The researchers designed three experiments to test their expectations that lonely people are more likely to make up for their lack of social connection by creating humanlike connections with gadgets or pets, or to increase their belief in the supernatural.
In one experiment, the team found a correlation between how lonely people felt and their tendency to describe a gadget in terms of humanlike mental states.
In another experiment, the team made people feel lonely in the laboratory by asking them to write about a time when they felt lonely or isolated. Under those circumstances, they were more likely to believe in the supernatural, whether it be God, angels or miracles, than when they were not feeling lonely.
“If we made them feel lonely, they were also more likely to describe a pet, even if it wasn’t their own pet, as having humanlike mental states that were related to social connection, like being more thoughtful, considerate and compassionate,” Epley said.
The research further revealed that not just any negative emotional state produces this effect. “It’s something special about loneliness,” Epley said. Fear, for example, doesn’t increase reported belief in God, or how people describe their pets.
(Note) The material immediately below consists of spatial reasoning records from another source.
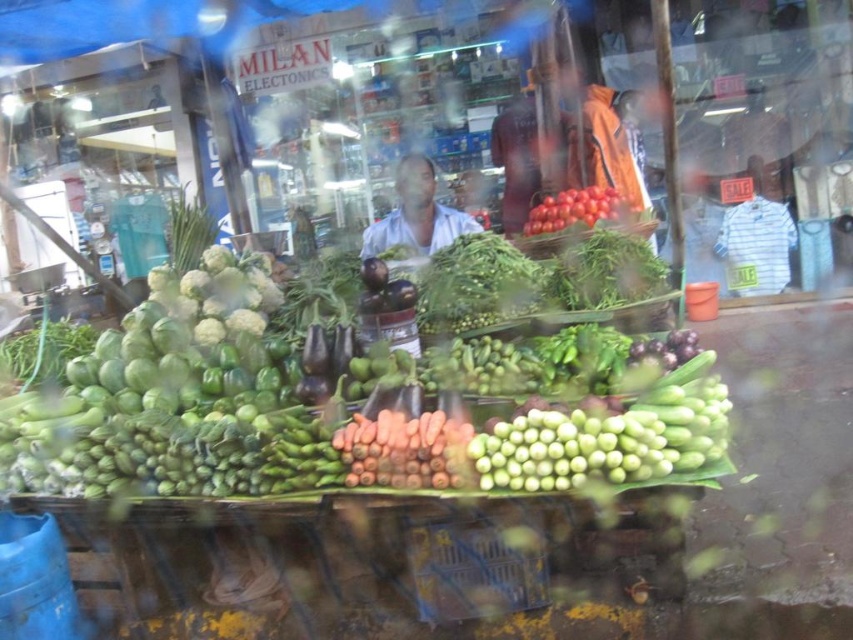
You are a customer at the market and want to find the green matte eggplant at center. According to the coordinates provided, where exactly should you look on the glass surface?

The green matte eggplant at center is located at the 2D coordinates point (370, 392) on the glass surface.

In the scene shown: You are a customer at the market and want to buy both the green matte eggplant at center and the orange matte carrots at center. If you first pick up the item on the left, which one will you pick first?

The green matte eggplant at center is to the left of the orange matte carrots at center, so you will pick up the green matte eggplant at center first.

You are a customer at the market and want to compare the two shirts displayed at the center. Which one is taller between the matte orange shirt at center and the white fabric shirt at center?

The matte orange shirt at center has a greater height compared to the white fabric shirt at center.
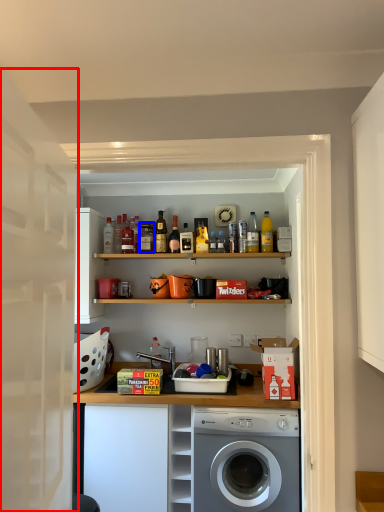
Question: Which object appears closest to the camera in this image, door (highlighted by a red box) or bottle (highlighted by a blue box)?

Choices:
 (A) door
 (B) bottle

Answer: (A)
If loneliness depresses you,
Researchers say that what you’ll do
If no one’s there with whom to sup,
You’ll be inclined to make one up,
Conversing with a dog or cat,
Or maybe, in the lab, a rat.
When lonely, or in isolation
We use anthropomorphization,
Projecting human mental states
Like wants and needs, or loves and hates
On pets, or cars, or even God
(Explains a lot you might find odd!)
We do this when we feel alone
Or isolated, it is shown,
But not when we’re afraid or mad
And not when we are merely sad–
It’s isolation’s misery
That animates our company.
So Wilson, on the island beach
With human kind so out of reach
Became Chuck Noland’s only friend,
Through thick and thin, till (near) the end.
(In outtakes, we may yet discover,
Wilson also served as lover!)
But why a volleyball? The study
Says the reason for this buddy
Also works to give a god
A greater “humanlike” facade–
So why a ball? The truth, I feel,
Is: Unlike God, the ball was real.
So talking to a volleyball
Is not so crazy after all.
(Oh, and for the record, the application of their study to Wilson is their own idea, not mine.)